Der hl. Benedikt stellt die göttliche Barmherzigkeit als einen machtvollen Antrieb zur Hoffnung dar, als einen Aufruf zur Umkehr im Prolog zu seiner Regel: ,,Damit wir uns von unseren Sünden abwenden, werden die Tage unseres Lebens wie bei einem Waffenstillstand verlängert, so wie der Apostel sagt: Weißt du nicht, daß die Geduld Gottes dir die Strafe erspart? Denn unser barmherziger Heiland sagt auch: Ich will nicht den Tod des Sünders, sondern daß er sich bekehre und lebe". Die Bereitschaft zu Reue und Umkehr sind notwendig, um an der Gnade und der Erlösung teilzuhaben. Der heilige Vater mahnt uns mit den Worten: ,,Einzig und allein seitens des Menschen kann ihr (der Barmherzigkeit) eine Grenze gesetzt werden durch den Mangel an gutem Willen, den Mangel an Eifer zu Umkehr und Buße, d.h. der andauernden Verstocktheit, die sich der Gnade und der Wahrheit widersetzt, und das angesichts des Zeugnisses von Kreuz und Auferstehung Christi" (DM, 13). Dem reuigen Sünder wird die göttliche Barmherzigkeit ganz besonders in der Beichte zuteil. ,,Es ist das Sakrament der Buße oder der Versöhnung, das den Weg eines jeden ebnet, selbst wenn er mit der schwersten Schuld beladen ist. In diesem Sakrament kann jeder erproben, wie einzigartig das Erbarmen ist, d.h. die Liebe ist stärker als die Sünde" (DM, 13). Die Barmherzigkeit ist ebenso denen versprochen, die vergeben können und mitfühlend sind bei den Leiden anderer: Selig die Barmherzigen, denn sie werden Erbarmen finden (Mt. 5, 7).

> _AUFGABE 1_:
Beantworte zum Text über die göttliche Barmherzigkeit diese Fragen:
(a) Womit vergleicht der hl. Benedikt die Verlängerung der Tage unseres Lebens?
(b) In welchem Sakrament wird dem reuigen Sünder die göttliche Barmherzigkeit besonders zuteil?
(c) Welche Bibelstelle wird zu „Selig die Barmherzigen, denn sie werden Erbarmen finden“ angegeben?
> _AUFGABE 2_:
Welche Bezeichnungen verwendet der Text über die göttliche Barmherzigkeit für das Sakrament, in dem der reuige Sünder Barmherzigkeit erfährt? Nenne alle.
> _AUFGABE 3_:
Schreibe den Text über die göttliche Barmherzigkeit nach seinem letzten Satz weiter.
Die Zeilen stammen aus einer anderen Quelle als der Text.

> _BEREITGESTELLTE DATEN_:
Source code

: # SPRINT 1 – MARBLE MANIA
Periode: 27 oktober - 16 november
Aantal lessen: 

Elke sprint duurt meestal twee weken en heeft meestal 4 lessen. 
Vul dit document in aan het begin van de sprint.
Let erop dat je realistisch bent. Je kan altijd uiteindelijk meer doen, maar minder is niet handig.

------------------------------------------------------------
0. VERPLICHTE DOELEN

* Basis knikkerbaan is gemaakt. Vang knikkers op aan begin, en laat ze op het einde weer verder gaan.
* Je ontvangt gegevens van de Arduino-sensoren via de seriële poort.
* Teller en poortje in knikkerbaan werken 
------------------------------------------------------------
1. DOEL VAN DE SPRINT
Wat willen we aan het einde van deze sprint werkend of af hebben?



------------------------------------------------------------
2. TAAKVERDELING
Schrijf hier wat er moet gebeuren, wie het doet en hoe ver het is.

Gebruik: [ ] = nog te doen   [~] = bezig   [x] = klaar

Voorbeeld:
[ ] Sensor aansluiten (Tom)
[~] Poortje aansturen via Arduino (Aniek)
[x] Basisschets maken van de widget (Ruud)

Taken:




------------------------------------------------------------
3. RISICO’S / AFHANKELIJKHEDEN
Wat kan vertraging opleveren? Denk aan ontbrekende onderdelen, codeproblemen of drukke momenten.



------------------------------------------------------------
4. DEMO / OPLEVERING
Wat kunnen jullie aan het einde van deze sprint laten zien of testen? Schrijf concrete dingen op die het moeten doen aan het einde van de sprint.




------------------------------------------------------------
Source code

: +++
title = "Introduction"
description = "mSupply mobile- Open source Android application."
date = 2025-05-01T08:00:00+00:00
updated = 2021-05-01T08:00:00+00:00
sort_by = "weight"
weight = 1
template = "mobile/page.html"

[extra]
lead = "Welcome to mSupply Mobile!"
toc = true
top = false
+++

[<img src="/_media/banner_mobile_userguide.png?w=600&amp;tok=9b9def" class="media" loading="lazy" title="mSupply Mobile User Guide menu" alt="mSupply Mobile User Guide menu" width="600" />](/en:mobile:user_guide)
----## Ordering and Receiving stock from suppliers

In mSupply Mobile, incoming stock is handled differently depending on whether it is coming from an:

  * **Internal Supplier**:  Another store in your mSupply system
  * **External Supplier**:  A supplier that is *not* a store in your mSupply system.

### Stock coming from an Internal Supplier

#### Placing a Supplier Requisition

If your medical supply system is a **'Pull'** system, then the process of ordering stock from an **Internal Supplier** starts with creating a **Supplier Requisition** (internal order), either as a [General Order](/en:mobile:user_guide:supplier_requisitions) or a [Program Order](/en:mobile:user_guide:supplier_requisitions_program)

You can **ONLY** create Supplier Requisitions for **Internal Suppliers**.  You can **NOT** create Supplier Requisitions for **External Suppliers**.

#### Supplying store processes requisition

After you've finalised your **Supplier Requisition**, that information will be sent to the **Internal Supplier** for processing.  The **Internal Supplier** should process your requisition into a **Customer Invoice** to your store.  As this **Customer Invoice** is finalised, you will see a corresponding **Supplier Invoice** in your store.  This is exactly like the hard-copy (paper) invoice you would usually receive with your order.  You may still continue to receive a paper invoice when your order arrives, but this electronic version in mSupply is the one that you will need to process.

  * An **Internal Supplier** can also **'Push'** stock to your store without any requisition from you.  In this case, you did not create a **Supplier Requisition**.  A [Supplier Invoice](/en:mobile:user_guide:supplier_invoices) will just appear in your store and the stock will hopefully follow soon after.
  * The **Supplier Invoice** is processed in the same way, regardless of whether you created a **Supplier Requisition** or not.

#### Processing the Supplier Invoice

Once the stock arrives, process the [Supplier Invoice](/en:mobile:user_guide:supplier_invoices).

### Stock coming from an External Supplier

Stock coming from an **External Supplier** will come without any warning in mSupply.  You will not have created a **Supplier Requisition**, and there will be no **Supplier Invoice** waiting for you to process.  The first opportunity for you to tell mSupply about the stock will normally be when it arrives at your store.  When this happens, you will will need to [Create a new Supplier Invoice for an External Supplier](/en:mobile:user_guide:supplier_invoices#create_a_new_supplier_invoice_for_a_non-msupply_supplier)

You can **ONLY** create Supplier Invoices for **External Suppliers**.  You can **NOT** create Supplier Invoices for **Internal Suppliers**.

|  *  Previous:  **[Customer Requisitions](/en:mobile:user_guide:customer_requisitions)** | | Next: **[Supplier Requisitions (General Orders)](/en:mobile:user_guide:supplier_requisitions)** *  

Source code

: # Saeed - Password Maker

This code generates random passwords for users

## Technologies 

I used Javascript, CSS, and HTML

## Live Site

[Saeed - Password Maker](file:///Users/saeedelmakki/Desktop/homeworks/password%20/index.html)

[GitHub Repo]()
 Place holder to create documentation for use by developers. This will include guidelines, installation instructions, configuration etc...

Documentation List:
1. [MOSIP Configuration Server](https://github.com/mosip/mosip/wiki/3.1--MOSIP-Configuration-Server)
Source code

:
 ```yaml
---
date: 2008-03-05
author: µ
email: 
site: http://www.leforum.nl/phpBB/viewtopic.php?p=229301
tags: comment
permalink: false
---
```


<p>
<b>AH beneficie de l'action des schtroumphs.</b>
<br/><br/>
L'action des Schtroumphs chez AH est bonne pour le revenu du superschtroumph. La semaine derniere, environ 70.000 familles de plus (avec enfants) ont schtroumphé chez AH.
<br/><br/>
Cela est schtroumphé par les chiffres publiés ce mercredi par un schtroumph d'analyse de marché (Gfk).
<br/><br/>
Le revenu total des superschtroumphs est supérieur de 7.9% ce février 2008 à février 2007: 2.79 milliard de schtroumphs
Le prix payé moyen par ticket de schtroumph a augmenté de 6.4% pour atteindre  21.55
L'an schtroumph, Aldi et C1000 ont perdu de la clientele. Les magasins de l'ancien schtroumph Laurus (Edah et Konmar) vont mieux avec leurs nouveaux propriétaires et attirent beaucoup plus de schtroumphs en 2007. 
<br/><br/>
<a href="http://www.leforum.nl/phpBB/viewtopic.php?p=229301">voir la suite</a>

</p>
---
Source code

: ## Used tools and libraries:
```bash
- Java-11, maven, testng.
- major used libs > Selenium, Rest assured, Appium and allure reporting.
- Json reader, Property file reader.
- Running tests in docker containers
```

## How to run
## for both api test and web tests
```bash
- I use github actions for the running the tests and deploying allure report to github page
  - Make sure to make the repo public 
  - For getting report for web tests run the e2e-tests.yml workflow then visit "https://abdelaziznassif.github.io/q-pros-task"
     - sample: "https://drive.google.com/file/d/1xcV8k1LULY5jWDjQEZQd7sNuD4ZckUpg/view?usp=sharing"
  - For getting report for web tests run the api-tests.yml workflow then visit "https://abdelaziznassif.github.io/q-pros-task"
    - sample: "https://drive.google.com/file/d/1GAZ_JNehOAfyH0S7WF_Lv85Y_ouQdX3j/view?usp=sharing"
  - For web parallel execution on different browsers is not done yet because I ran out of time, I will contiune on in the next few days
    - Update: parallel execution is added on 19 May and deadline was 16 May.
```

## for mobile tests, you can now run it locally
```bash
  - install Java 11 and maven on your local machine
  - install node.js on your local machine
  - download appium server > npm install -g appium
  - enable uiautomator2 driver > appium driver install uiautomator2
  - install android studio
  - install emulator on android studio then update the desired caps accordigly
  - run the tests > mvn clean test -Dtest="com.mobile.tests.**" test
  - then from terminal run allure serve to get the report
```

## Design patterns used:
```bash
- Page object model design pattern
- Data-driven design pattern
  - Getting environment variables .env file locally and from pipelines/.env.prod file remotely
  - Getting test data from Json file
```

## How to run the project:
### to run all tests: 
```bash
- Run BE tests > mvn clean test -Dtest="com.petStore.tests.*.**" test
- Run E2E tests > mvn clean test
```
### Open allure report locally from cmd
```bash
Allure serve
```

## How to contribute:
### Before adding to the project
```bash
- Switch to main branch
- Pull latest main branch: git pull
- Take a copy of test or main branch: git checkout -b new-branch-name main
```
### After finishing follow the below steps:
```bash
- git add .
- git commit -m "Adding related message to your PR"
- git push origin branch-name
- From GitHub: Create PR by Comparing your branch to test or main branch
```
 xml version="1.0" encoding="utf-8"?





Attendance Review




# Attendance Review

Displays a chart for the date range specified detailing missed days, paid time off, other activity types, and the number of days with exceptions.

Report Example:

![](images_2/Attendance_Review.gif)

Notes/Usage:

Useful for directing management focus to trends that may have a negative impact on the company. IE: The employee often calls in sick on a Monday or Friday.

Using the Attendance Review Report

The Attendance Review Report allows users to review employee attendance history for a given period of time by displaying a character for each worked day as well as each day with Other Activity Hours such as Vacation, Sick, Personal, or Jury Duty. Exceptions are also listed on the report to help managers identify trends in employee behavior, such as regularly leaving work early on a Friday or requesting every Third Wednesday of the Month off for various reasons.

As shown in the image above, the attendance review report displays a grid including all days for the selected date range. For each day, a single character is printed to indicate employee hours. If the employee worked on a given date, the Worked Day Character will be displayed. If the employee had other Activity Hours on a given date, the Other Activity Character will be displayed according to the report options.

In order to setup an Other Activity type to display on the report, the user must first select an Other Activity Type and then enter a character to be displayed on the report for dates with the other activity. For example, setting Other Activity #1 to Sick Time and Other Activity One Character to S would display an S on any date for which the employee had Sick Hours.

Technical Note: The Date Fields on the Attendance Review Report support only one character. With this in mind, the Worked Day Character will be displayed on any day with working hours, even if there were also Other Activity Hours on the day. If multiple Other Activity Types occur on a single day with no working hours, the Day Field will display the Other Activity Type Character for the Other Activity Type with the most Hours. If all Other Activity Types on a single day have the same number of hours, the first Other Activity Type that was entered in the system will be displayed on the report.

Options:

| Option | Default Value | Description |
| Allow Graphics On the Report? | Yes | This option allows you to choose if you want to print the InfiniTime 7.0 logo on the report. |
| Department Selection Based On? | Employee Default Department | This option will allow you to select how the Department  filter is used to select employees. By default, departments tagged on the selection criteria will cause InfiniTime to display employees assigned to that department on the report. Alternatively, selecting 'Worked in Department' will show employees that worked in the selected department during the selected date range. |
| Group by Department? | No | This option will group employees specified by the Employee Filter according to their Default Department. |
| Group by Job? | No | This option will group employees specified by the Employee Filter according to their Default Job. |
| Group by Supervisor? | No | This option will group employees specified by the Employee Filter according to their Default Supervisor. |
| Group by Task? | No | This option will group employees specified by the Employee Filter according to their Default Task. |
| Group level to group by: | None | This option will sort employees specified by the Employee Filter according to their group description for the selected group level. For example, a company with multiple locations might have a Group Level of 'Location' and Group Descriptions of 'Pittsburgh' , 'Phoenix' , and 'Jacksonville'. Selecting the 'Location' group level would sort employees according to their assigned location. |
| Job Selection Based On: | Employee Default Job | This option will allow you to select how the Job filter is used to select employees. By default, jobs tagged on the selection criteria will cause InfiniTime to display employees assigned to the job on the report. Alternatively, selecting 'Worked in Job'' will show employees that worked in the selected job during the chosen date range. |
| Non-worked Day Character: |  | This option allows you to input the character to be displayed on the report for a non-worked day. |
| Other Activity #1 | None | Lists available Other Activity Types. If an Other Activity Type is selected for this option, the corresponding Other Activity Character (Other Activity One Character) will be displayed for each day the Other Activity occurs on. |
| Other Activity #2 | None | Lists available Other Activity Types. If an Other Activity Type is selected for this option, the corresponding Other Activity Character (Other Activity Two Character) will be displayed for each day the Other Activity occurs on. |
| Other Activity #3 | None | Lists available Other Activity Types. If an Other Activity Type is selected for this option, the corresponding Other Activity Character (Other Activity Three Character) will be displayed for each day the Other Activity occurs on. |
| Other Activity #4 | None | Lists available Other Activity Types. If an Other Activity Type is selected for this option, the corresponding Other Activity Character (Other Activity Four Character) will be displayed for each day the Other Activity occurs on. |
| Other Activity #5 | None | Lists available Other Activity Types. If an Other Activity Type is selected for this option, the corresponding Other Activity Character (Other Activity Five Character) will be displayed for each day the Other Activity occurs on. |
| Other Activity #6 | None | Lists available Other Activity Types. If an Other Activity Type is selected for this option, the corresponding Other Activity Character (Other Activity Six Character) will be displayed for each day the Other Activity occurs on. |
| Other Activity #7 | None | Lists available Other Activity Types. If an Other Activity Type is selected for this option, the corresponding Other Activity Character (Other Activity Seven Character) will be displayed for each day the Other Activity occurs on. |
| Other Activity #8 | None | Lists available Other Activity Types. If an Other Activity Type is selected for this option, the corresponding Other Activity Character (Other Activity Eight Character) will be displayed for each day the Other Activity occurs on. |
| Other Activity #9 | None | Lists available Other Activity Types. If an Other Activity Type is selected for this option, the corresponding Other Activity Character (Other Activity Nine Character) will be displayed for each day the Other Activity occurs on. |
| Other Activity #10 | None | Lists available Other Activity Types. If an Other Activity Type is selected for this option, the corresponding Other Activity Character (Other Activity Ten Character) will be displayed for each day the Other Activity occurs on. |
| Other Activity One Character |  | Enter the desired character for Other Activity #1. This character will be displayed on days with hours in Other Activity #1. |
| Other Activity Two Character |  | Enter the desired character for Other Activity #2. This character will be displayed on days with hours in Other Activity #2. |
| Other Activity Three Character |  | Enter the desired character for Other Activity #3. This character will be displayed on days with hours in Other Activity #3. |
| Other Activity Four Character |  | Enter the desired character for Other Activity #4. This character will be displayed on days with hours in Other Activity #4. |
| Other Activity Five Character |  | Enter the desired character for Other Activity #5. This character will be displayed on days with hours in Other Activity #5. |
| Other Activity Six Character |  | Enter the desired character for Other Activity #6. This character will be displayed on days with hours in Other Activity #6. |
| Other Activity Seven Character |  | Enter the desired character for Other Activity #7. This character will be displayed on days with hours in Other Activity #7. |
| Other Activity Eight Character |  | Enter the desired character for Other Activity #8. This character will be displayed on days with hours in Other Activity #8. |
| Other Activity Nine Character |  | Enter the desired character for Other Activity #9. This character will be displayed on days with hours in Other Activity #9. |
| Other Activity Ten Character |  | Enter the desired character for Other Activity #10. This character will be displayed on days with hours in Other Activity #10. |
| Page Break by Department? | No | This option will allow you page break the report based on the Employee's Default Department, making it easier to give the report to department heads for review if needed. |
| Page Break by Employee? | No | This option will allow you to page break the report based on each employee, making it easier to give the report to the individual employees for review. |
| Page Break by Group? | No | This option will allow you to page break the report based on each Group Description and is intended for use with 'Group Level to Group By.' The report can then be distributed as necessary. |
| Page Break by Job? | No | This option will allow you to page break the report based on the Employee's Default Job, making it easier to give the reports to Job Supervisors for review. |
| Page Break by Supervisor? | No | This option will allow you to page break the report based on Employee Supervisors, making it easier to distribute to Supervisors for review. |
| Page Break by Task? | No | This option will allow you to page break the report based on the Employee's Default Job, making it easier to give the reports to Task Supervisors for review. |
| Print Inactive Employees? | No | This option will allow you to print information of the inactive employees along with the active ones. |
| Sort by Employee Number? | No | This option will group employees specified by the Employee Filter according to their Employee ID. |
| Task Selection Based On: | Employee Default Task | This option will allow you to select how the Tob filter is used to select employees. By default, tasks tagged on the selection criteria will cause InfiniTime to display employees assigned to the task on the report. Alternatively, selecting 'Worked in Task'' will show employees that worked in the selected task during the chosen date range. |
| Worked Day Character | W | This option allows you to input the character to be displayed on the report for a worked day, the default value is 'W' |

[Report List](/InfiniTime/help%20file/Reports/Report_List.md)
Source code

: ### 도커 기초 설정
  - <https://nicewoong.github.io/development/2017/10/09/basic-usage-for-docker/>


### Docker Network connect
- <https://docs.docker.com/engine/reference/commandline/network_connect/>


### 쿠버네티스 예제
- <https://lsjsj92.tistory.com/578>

> _ANTWORT 1_:
(a) Mit einem Waffenstillstand.
(b) In der Beichte, dem Sakrament der Buße oder der Versöhnung.
(c) Mt. 5, 7.

> _ANTWORT 2_:
Beichte; Sakrament der Buße; Sakrament der Versöhnung

> _ANTWORT 3_:
Opfer der barmherzigen Liebe

Nach der Erscheinung von 1931 ist das Leben von Schwester Faustine durch körperliche Leiden, innere Prüfungen und durch Demütigungen gekennzeichnet. Aber sie nimmt alles mit Freude an, um das Heil der Sünder zu erwirken, sodaß das Heiligste Herz Jesu ihr verspricht: ,,Ich werde dir alles geben, was du verlangst... Um zu strafen, verfüge ich über die ganze Ewigkeit. Jetzt aber kann ich die Zeit der Barmherzigkeit verlängern. Ehe ich als Richter komme, öffne ich ganz weit die Pforten meines Erbarmens... Die größten Sünder könnten die größten Heiligen werden, wenn sie sich meiner Barmherzigkeit anvertrauen würden". Wie die hl. Therese vom Kinde Jesu verzehrt sich die polnische Nonne im Eifer für die Verbreitung des Glaubens: ,,Ich fühle mich verantwortlich für alle Seelen, ich bin mir bewußt, daß ich nicht allein lebe, sondern für die ganze Kirche... O mein Jesus, ich drücke die ganze Welt an mein Herz, um sie deiner Barmherzigkeit darzubringen!"

Die letzten Monate lebt Schwester Faustine in einem Sanatorium wegen der Tuberkulose, die seit 1933 an sie zehrt. Sie verbringt sie im Gebet für die Sterbenden in ihrer Umgebung. Oft erreicht sie eine Bekehrung selbst unter Bedingungen, die menschlich aussichtslos erscheinen. Sie entschläft sanft im Herrn im Alter von 33 Jahren am 5. Oktober 1938.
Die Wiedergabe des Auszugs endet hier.